Exercise brief — Nothing but the records themselves, exactly as written, should appear in the reply; leave out the pictures.

[Data extract]

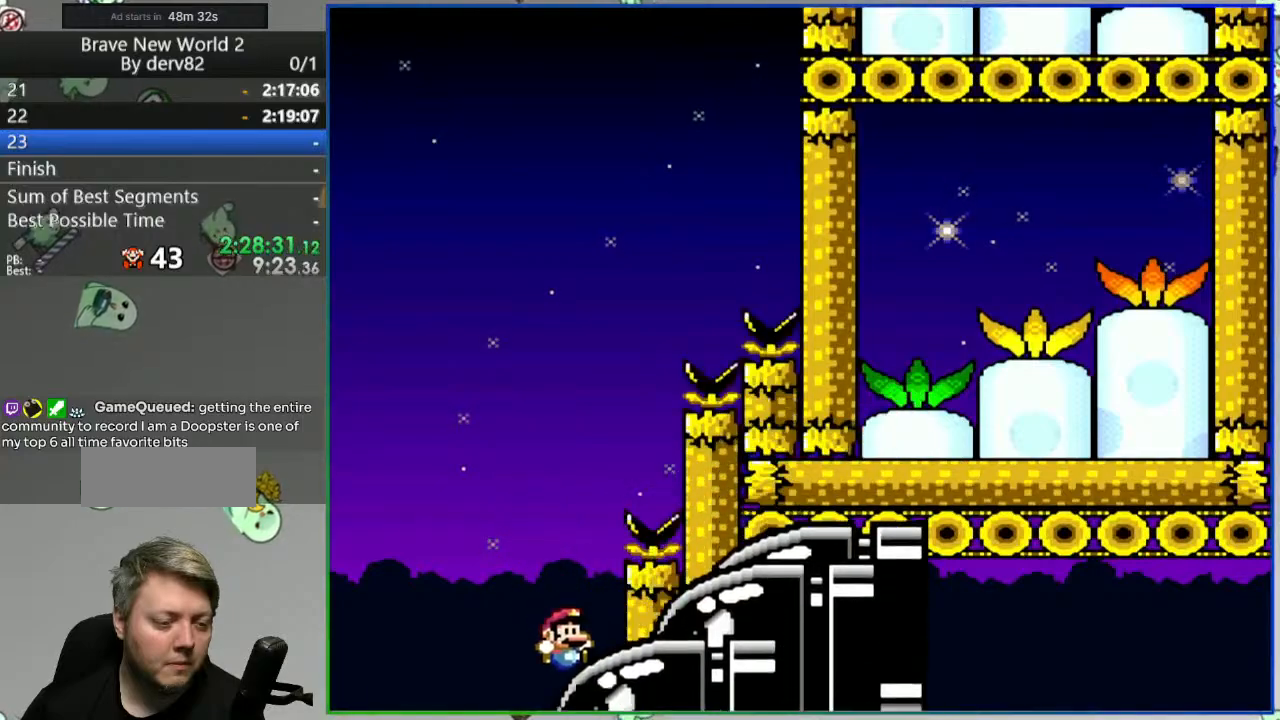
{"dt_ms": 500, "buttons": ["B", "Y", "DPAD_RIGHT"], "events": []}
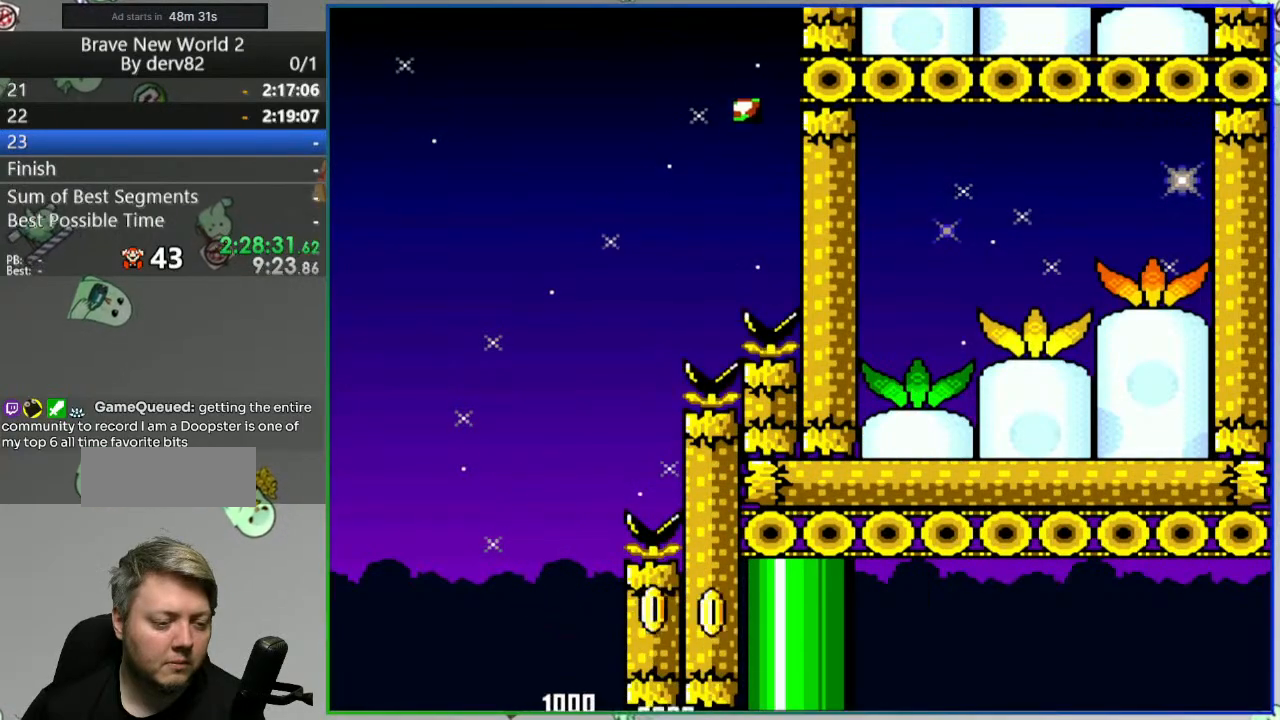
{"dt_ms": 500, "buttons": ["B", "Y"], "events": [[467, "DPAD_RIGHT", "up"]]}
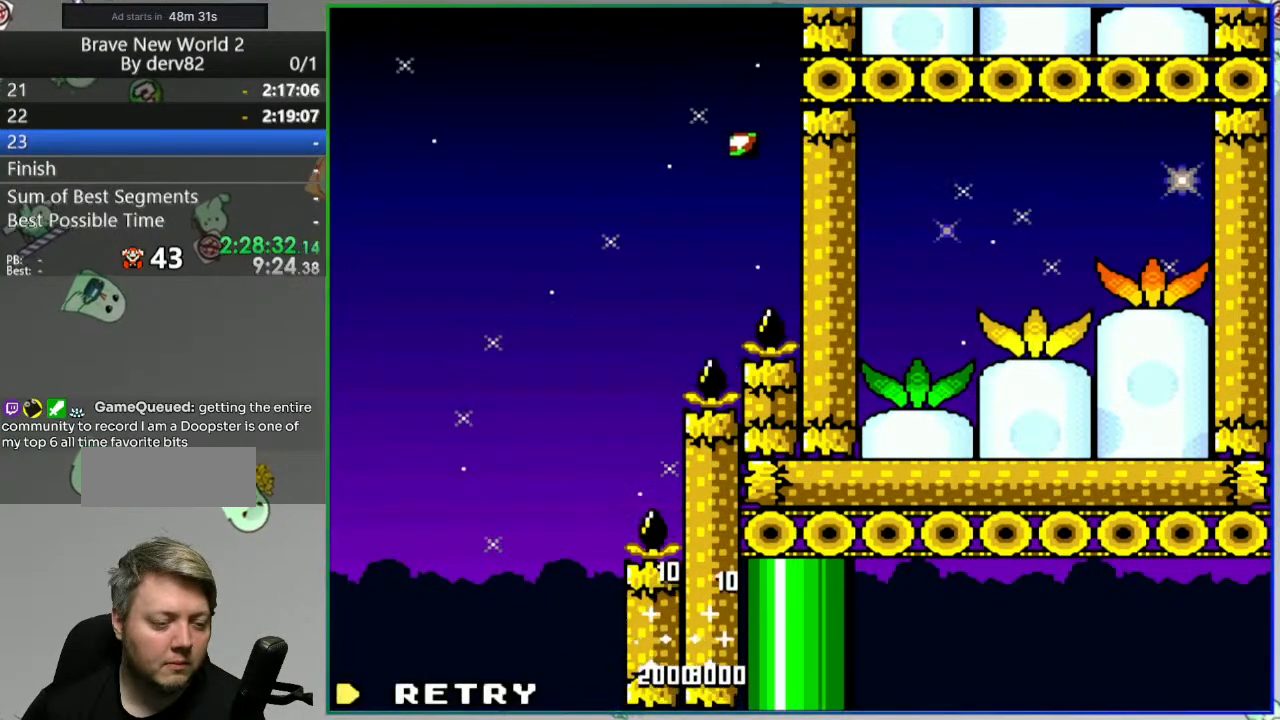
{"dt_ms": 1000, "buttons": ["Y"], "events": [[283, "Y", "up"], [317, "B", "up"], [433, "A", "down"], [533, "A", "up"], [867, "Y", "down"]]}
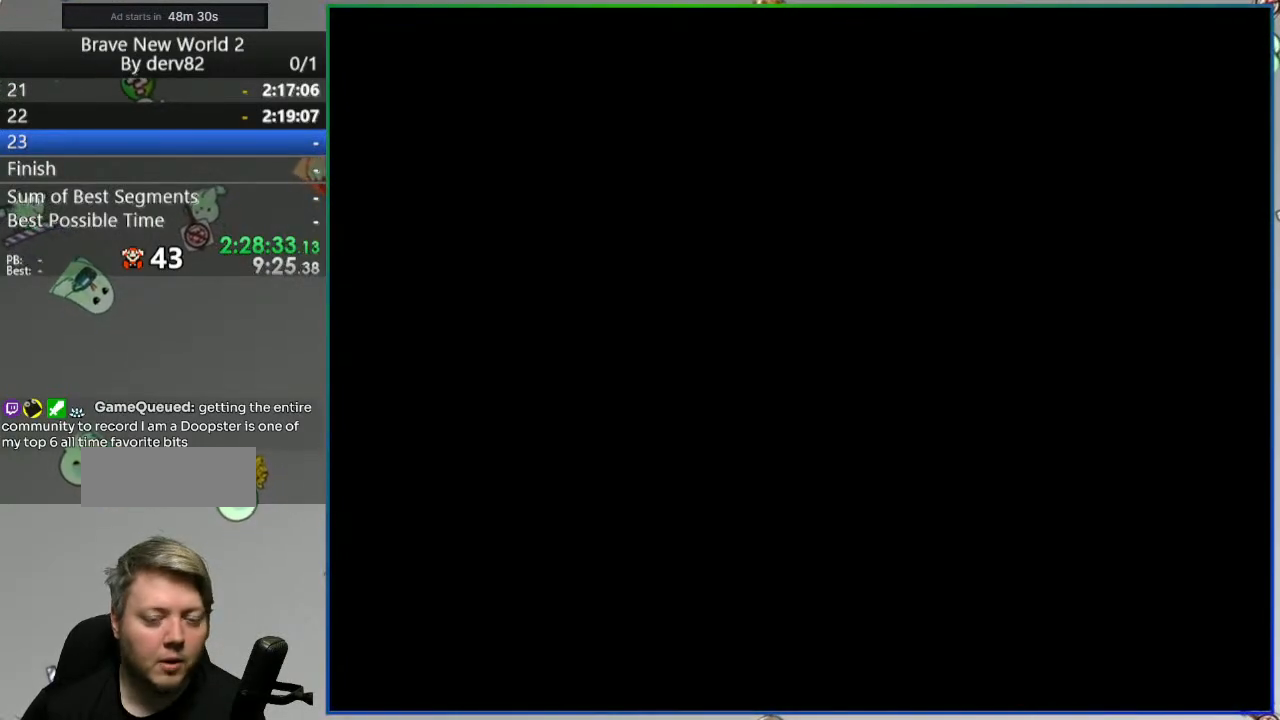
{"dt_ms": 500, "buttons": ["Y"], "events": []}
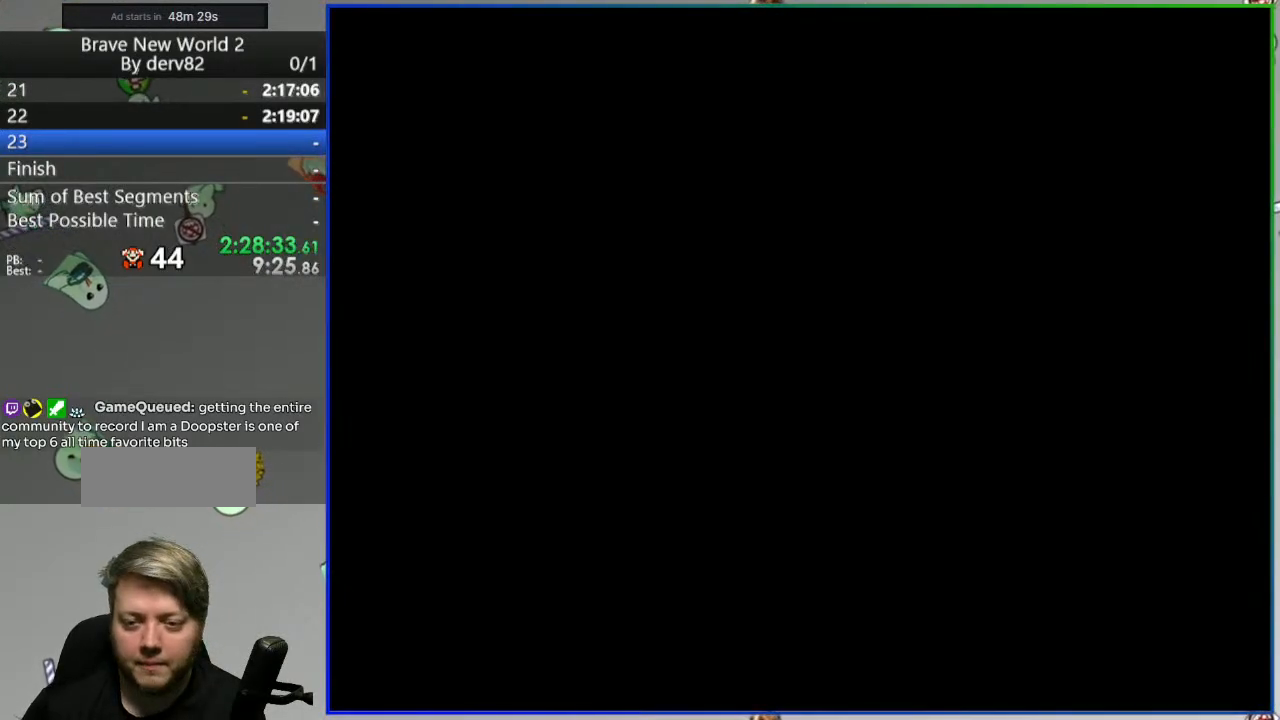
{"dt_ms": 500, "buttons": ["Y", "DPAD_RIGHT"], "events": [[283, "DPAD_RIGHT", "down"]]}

[/Data extract]

Answer to this exercise —
{"dt_ms": 500, "buttons": ["B", "Y", "DPAD_RIGHT"], "events": []}
{"dt_ms": 500, "buttons": ["B", "Y"], "events": [[467, "DPAD_RIGHT", "up"]]}
{"dt_ms": 1000, "buttons": ["Y"], "events": [[283, "Y", "up"], [317, "B", "up"], [433, "A", "down"], [533, "A", "up"], [867, "Y", "down"]]}
{"dt_ms": 500, "buttons": ["Y"], "events": []}
{"dt_ms": 500, "buttons": ["Y", "DPAD_RIGHT"], "events": [[283, "DPAD_RIGHT", "down"]]}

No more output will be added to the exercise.